Septembre 1945 – Septembre 1947. le temps s'accélère. Un an après les bombardements atomiques, les survivants de la famille de Gen sont enfin réunis, dans des conditions toujours plus misérables. La joie des retrouvailles permet seulement de compenser les difficultés à se procurer les denrées alimentaires nécessaires pour combler de nouveaux estomacs. L'alimentation est toujours au coeur des conflits de ce Japon dévasté et laissé à l'abandon. L'absence des hommes politiques n'a jamais été plus frappante que dans ce quatrième volume alors qu'à l'internationale –la notice en fin de volume nous en informe-, le Japon cherche à racheter son image, adoptant un comportement extrêmement ambivalent à l'égard des Américains. D'ailleurs, ce sont surtout ces derniers qui s'approcheront au plus près des rescapés de la bombe atomique.
Dans ce volume, les soldats américains constituent la population étrangère qui nourrit tous les fantasmes et toutes les histoires les plus nauséabondes.

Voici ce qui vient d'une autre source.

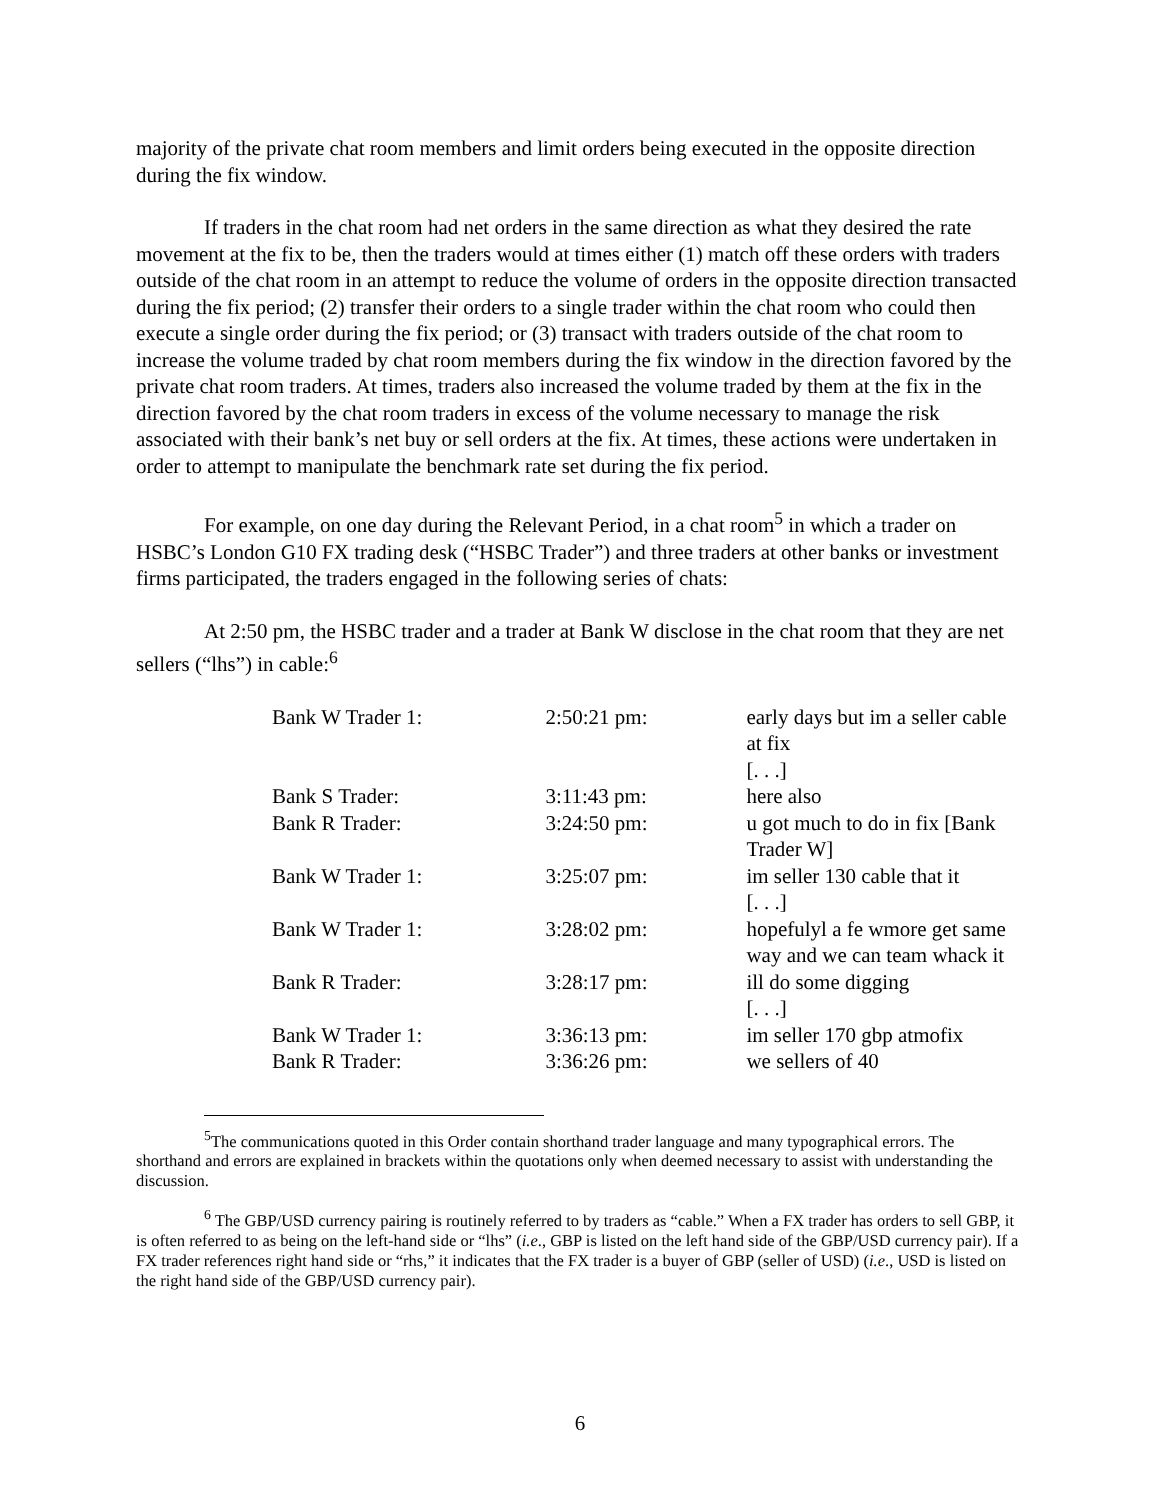majority of the private chat room members and limit orders being executed in the opposite direction during the fix window.
If traders in the chat room had net orders in the same direction as what they desired the rate movement at the fix to be, then the traders would at times either (1) match off these orders with traders outside of the chat room in an attempt to reduce the volume of orders in the opposite direction transacted during the fix period; (2) transfer their orders to a single trader within the chat room who could then execute a single order during the fix period; or (3) transact with traders outside of the chat room to increase the volume traded by chat room members during the fix window in the direction favored by the private chat room traders. At times, traders also increased the volume traded by them at the fix in the direction favored by the chat room traders in excess of the volume necessary to manage the risk associated with their bank’s net buy or sell orders at the fix. At times, these actions were undertaken in order to attempt to manipulate the benchmark rate set during the fix period.
For example, on one day during the Relevant Period, in a chat room<sup>5</sup> in which a trader on HSBC’s London G10 FX trading desk (“HSBC Trader”) and three traders at other banks or investment firms participated, the traders engaged in the following series of chats:
At 2:50 pm, the HSBC trader and a trader at Bank W disclose in the chat room that they are net sellers (“lhs”) in cable:<sup>6</sup>
| Bank W Trader 1: | 2:50:21 pm: | early days but im a seller cable at fix [. . .] |
| Bank S Trader: | 3:11:43 pm: | here also |
| Bank R Trader: | 3:24:50 pm: | u got much to do in fix [Bank Trader W] |
| Bank W Trader 1: | 3:25:07 pm: | im seller 130 cable that it [. . .] |
| Bank W Trader 1: | 3:28:02 pm: | hopefulyl a fe wmore get same way and we can team whack it |
| Bank R Trader: | 3:28:17 pm: | ill do some digging [. . .] |
| Bank W Trader 1: | 3:36:13 pm: | im seller 170 gbp atmofix |
| Bank R Trader: | 3:36:26 pm: | we sellers of 40 |
<sup>5</sup> The communications quoted in this Order contain shorthand trader language and many typographical errors. The shorthand and errors are explained in brackets within the quotations only when deemed necessary to assist with understanding the discussion.
<sup>6</sup> The GBP/USD currency pairing is routinely referred to by traders as “cable.” When a FX trader has orders to sell GBP, it is often referred to as being on the left-hand side or “lhs” (i.e., GBP is listed on the left hand side of the GBP/USD currency pair). If a FX trader references right hand side or “rhs,” it indicates that the FX trader is a buyer of GBP (seller of USD) (i.e., USD is listed on the right hand side of the GBP/USD currency pair).
6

Ils se montrent prolixes et s'amusent de l'enthousiasme qu'ils suscitent lorsqu'ils jettent des paquets de chewing-gums aux pieds des petits japonais affamés, mais peuvent devenir redoutables lorsque ces mêmes japonais, que les bonbons auront fini de mettre en appétit, essaient de pénétrer leurs campements pour dérober les boîtes de conserve et de lait qu'abritent leurs cuisines. L'américain est aussi un outil de promotion sociale : certaines jeunes japonaises l'ont bien compris, qui se prostituent pour faire vivre leur famille.
Dans la lutte pour l'alimentation, les villes dévastées, laissées à leur libre gouvernement, voient se multiplier les clans de « yakusas ». le crime s'organise, devenant la tentation et la crainte de ceux qui ont encore assez de force et de courage pour survivre. Ce n'est, bien entendu, pas le cas de tout le monde, et
Keiji Nakazawa ne s'étonne même plus des victimes qui continuent à se déclarer, deux ans après la guerre atomique.

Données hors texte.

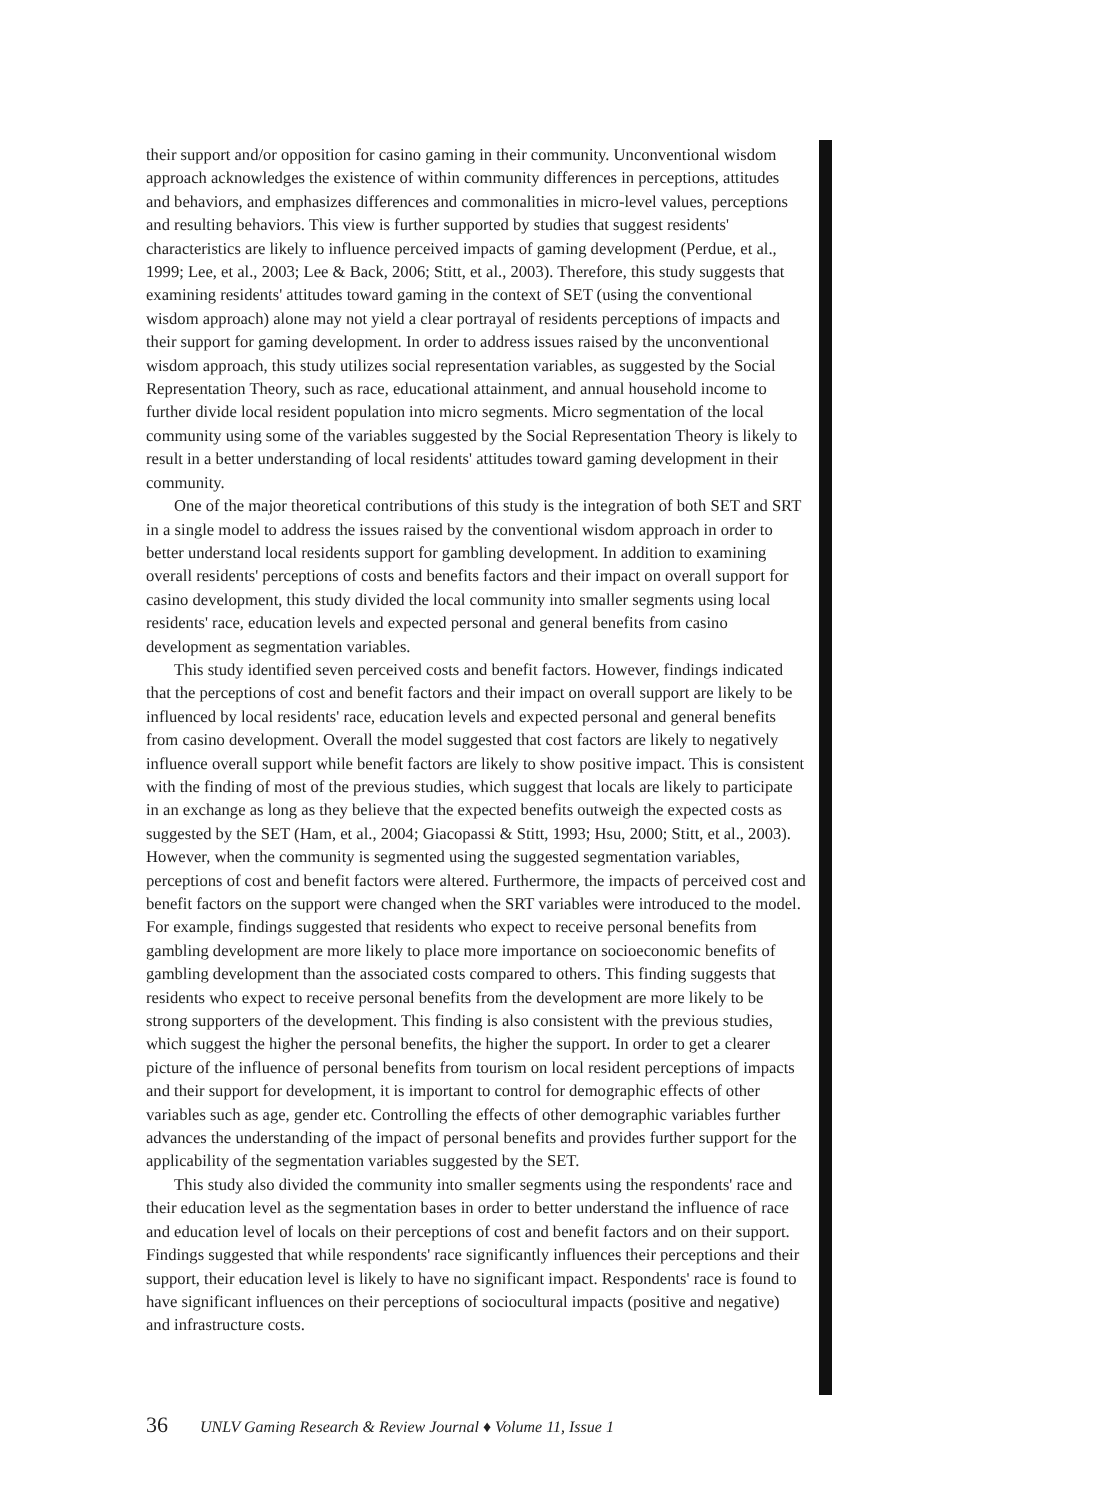their support and/or opposition for casino gaming in their community. Unconventional wisdom approach acknowledges the existence of within community differences in perceptions, attitudes and behaviors, and emphasizes differences and commonalities in micro-level values, perceptions and resulting behaviors. This view is further supported by studies that suggest residents' characteristics are likely to influence perceived impacts of gaming development (Perdue, et al., 1999; Lee, et al., 2003; Lee & Back, 2006; Stitt, et al., 2003). Therefore, this study suggests that examining residents' attitudes toward gaming in the context of SET (using the conventional wisdom approach) alone may not yield a clear portrayal of residents perceptions of impacts and their support for gaming development. In order to address issues raised by the unconventional wisdom approach, this study utilizes social representation variables, as suggested by the Social Representation Theory, such as race, educational attainment, and annual household income to further divide local resident population into micro segments. Micro segmentation of the local community using some of the variables suggested by the Social Representation Theory is likely to result in a better understanding of local residents' attitudes toward gaming development in their community.
One of the major theoretical contributions of this study is the integration of both SET and SRT in a single model to address the issues raised by the conventional wisdom approach in order to better understand local residents support for gambling development. In addition to examining overall residents' perceptions of costs and benefits factors and their impact on overall support for casino development, this study divided the local community into smaller segments using local residents' race, education levels and expected personal and general benefits from casino development as segmentation variables.
This study identified seven perceived costs and benefit factors. However, findings indicated that the perceptions of cost and benefit factors and their impact on overall support are likely to be influenced by local residents' race, education levels and expected personal and general benefits from casino development. Overall the model suggested that cost factors are likely to negatively influence overall support while benefit factors are likely to show positive impact. This is consistent with the finding of most of the previous studies, which suggest that locals are likely to participate in an exchange as long as they believe that the expected benefits outweigh the expected costs as suggested by the SET (Ham, et al., 2004; Giacopassi & Stitt, 1993; Hsu, 2000; Stitt, et al., 2003). However, when the community is segmented using the suggested segmentation variables, perceptions of cost and benefit factors were altered. Furthermore, the impacts of perceived cost and benefit factors on the support were changed when the SRT variables were introduced to the model. For example, findings suggested that residents who expect to receive personal benefits from gambling development are more likely to place more importance on socioeconomic benefits of gambling development than the associated costs compared to others. This finding suggests that residents who expect to receive personal benefits from the development are more likely to be strong supporters of the development. This finding is also consistent with the previous studies, which suggest the higher the personal benefits, the higher the support. In order to get a clearer picture of the influence of personal benefits from tourism on local resident perceptions of impacts and their support for development, it is important to control for demographic effects of other variables such as age, gender etc. Controlling the effects of other demographic variables further advances the understanding of the impact of personal benefits and provides further support for the applicability of the segmentation variables suggested by the SET.
This study also divided the community into smaller segments using the respondents' race and their education level as the segmentation bases in order to better understand the influence of race and education level of locals on their perceptions of cost and benefit factors and on their support. Findings suggested that while respondents' race significantly influences their perceptions and their support, their education level is likely to have no significant impact. Respondents' race is found to have significant influences on their perceptions of sociocultural impacts (positive and negative) and infrastructure costs.
36 UNLV Gaming Research & Review Journal ♦ Volume 11, Issue 1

Ce qui a déjà été dit à propos des volumes précédents de Gen sera confirmé une fois encore. Cette série apprend à son lecteur ce que peu de livres sur les bombardements japonais de 1945 ne pourront jamais lui apprendre. On comprend mieux pourquoi : au cours des années durant lesquelles Hiroshima et Nagasaki furent livrées à elles-mêmes –ou presque- seul un survivant et témoin direct des évènements pouvait nous transmettre l'exactitude de son expérience. Parce que celle-ci semble authentique, qu'elle ne cherche jamais à appuyer les traits ou à se laisser aller aux plaisirs de digression artistiques, elle ne sonne jamais faux et impressionne par cette juxtaposition de la gravité des évènements et de la légèreté des attitudes.